Now then, why do you think that John MacArthur wrote "The Gospel According to Jesus?" It is simple. He wanted to demonstrate that the gospel involves law obedience as well. He will deny that but it is ridiculous for him to try to do so. That indeed was his purpose. It was to convince people that the one who is truly saved will, in fact, supernaturally try to obey the Law. That is a sad error. That is in fact, the "leaven of the Pharisees." The gospel was not meant to allow the Christian to obey the law supernaturally. The gospel was meant to cause the believer/Christian to supernaturally love God. It is a supernatural love for God that is trans-formative in nature. Believing the gospel creates a true love for God based upon His grace. 1Jn 4:10 NLT "This is real love—not that we loved God, but that He loved us and sent His Son as a sacrifice to take away our sins." The unconditional grace of God, apart from any act of law obedience is the source of the transformation. John MacArthur's error only produces fear ultimately. 1Jn 4:18 NLT "Such love has no fear, because perfect love expels all fear. If we are afraid, it is for fear of punishment, and this shows that we have not fully experienced His perfect love." The only way that one can experience this perfect love is by believing the gospel as Paul explained it in 1Co 15 & 2Co 5. The minute that law obedience is attached as a proof of conversion it changes to a law based righteousness.
In the previous blog post we saw that the gospel according to Paul was one of total, unconditional grace that does not focus on sin. Rather, it focuses on the supernatural way that God removed sin from the equation. We wondered why current Christian doctrine focuses so much on sin and law. It stems from a basic misunderstanding of the scripture interpretation. This is the reason that Christian doctrine is so far of the mark, wallowing in the mud bog of error. In this post we can answer the question that so many have. If you are right about the gospel and unconditional grace, why then is there so much that appears to be law in the New Testament writings? Most evangelicals cannot get past the law passages. and we have to answer that question satisfactorily.
Let me restate the question again at the beginning of this paragraph: If we are indeed not under law and instead under grace, why is there so much ink in the New Testament writings that appears to be law? The reason is very simple. The New Testament writings were not written directly to us. They were written to an audience that was in the middle of transition from the Jew only Old Covenant to the all inclusive New Covenant. They were written during a transition period that runs from John the Baptist to the destruction of the temple. Law was very important in the Old Covenant economy as it acted as a teacher, or tutor that was preparing the way for, and pointing the way to Christ Jesus. To emphasize the nature of this transition period look at Hebrews nine. Heb 9:7-8 NLT "But only the high priest ever entered the Most Holy Place, and only once a year. And he always offered blood for His own sins and for the sins the people had committed in ignorance. (8) By these regulations the Holy Spirit revealed that the entrance to the Most Holy Place was not freely open as long as the Tabernacle and the system it represented were still in use." All of the New Testament was written before the destruction of the temple while the Old Covenant limped along side of the New Covenant. The believers both Jew and Gentile were being shown a new and better way, but during the transition period there was an already/not yet mixture of the Old and New Covenants.

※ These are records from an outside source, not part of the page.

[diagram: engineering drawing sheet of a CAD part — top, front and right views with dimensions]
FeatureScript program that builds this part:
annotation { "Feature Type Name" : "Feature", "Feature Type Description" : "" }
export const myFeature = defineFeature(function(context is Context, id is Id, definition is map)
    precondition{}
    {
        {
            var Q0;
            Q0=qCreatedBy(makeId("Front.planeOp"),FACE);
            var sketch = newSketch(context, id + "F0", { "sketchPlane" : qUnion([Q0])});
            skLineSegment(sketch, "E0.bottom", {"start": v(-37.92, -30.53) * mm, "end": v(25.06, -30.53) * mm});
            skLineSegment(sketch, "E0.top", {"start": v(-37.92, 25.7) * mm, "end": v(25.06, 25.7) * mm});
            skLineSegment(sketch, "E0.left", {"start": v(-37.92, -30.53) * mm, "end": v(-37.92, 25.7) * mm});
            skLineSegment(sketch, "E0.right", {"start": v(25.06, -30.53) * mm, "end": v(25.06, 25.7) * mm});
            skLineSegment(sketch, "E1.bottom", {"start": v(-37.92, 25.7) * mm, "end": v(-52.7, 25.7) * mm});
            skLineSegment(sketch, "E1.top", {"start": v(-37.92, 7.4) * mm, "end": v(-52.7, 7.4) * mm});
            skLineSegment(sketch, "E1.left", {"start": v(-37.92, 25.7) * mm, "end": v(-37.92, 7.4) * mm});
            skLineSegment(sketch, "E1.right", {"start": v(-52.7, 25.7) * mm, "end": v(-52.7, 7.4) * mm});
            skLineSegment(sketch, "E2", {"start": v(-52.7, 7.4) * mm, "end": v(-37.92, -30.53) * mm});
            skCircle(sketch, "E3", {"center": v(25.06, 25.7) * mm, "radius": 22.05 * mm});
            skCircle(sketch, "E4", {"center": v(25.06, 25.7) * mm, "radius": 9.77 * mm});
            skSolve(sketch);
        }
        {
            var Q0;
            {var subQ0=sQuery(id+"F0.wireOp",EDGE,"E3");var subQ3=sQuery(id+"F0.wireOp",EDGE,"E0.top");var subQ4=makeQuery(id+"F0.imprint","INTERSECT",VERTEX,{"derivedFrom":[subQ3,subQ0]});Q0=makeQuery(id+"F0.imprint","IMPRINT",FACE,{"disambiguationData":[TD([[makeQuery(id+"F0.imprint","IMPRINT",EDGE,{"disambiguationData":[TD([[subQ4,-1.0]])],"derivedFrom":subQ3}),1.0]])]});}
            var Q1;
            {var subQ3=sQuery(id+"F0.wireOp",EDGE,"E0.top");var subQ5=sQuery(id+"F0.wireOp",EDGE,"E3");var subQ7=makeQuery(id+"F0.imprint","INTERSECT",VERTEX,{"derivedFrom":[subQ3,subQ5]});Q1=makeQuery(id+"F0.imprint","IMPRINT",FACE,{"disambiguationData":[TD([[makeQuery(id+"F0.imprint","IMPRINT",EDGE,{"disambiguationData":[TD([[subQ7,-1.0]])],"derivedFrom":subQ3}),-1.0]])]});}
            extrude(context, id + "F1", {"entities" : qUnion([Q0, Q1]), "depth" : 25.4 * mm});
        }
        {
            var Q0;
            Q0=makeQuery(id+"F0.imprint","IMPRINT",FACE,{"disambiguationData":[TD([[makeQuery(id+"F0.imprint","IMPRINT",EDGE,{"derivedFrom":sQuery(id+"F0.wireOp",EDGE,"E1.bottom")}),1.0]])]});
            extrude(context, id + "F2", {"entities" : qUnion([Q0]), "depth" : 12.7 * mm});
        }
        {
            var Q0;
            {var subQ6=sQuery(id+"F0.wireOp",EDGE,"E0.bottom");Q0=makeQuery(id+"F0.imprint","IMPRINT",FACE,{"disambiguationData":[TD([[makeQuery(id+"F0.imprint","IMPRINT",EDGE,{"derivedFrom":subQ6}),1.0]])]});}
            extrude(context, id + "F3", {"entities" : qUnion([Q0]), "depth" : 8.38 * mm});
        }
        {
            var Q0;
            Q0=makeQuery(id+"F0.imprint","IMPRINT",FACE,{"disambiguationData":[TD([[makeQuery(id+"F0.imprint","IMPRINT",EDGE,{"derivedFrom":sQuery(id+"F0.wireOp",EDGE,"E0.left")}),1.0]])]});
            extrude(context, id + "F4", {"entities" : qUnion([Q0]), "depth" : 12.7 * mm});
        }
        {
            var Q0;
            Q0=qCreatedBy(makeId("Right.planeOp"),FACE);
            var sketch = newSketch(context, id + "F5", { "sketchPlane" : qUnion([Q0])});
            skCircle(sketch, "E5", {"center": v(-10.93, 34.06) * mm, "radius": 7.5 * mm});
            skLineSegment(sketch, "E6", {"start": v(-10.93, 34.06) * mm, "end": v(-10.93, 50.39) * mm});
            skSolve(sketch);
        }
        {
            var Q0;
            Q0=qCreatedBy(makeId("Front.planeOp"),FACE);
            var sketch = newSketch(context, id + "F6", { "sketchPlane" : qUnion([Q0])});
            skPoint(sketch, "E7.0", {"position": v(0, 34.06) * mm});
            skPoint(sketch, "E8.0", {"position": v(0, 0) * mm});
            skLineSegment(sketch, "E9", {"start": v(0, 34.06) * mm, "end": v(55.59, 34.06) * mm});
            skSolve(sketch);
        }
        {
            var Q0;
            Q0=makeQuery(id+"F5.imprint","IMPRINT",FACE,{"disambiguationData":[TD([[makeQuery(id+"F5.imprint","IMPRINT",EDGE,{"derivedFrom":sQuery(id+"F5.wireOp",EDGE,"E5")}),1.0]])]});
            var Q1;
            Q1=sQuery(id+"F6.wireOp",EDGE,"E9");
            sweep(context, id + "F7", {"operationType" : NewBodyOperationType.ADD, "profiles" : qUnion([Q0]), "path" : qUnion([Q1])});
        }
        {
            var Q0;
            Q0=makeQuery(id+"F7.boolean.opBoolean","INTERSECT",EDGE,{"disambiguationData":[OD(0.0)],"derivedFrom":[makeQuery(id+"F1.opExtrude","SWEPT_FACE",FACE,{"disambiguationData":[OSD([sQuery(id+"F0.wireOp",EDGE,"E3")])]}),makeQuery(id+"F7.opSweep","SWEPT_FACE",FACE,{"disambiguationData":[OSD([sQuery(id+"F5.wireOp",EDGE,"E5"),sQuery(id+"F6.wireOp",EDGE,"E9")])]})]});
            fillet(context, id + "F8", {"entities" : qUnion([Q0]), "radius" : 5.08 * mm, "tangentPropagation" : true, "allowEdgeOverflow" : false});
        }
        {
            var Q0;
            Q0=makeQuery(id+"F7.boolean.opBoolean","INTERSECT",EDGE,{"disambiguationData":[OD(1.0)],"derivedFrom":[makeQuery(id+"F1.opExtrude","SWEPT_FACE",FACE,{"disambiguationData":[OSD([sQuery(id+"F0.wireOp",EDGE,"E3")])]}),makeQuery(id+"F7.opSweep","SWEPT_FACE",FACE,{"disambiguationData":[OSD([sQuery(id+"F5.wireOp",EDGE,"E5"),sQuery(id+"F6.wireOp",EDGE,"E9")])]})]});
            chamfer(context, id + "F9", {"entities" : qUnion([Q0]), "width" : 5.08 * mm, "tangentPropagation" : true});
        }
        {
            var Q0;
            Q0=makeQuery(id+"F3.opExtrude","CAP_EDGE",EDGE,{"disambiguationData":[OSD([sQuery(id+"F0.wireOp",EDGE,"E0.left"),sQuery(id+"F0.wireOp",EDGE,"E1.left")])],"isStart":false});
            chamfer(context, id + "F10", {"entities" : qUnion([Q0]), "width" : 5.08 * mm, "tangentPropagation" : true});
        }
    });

To facilitate the new and better way, the better covenant, based on better promises, Jesus and his first century followers redefined the phrase "word of God" from the Old Covenant definition of Torah to the new covenant definition of gospel. So in the gospel according to Paul, the word of God was the gospel. If you read Romans 10:17 in its context, you will have to admit that Paul was speaking of faith coming by hearing the gospel. Paul went on to define specifically the "word of truth." It is not the scripture per se, but rather the gospel. He gives the definition in Ephesians 1:13 in which he says "the word of truth, the gospel of your salvation."
It is obvious that Jesus and his first century followers were redefining "word of God" from Torah to gospel to make sure that everyone understood that the scripture had a redemptive gospel focus and not an Old Covenant "law centered" focus. In fact, the early church fathers in the second century forward went back to calling the scripture "the word of God" with an interpretive method that was similar to the Pharisees. In fact, current evangelical scripture interpretation is "the leaven of the Pharisees." This is precisely what Jesus warned his first century followers to beware of and watch out for.
So then, it is by an erroneous way of interpreting scripture that evangelical doctrine has nullified grace by making law more important than grace in the day to day lives of believers, when in fact, the gospel plan, the mystery that was revealed in Paul's day is just the opposite. I hope you take time to read part one if you have not done so as they are important to be read as a unit. This is what makes the gospel according to Paul so critical and of first importance in proper understanding of the correct Christian doctrine.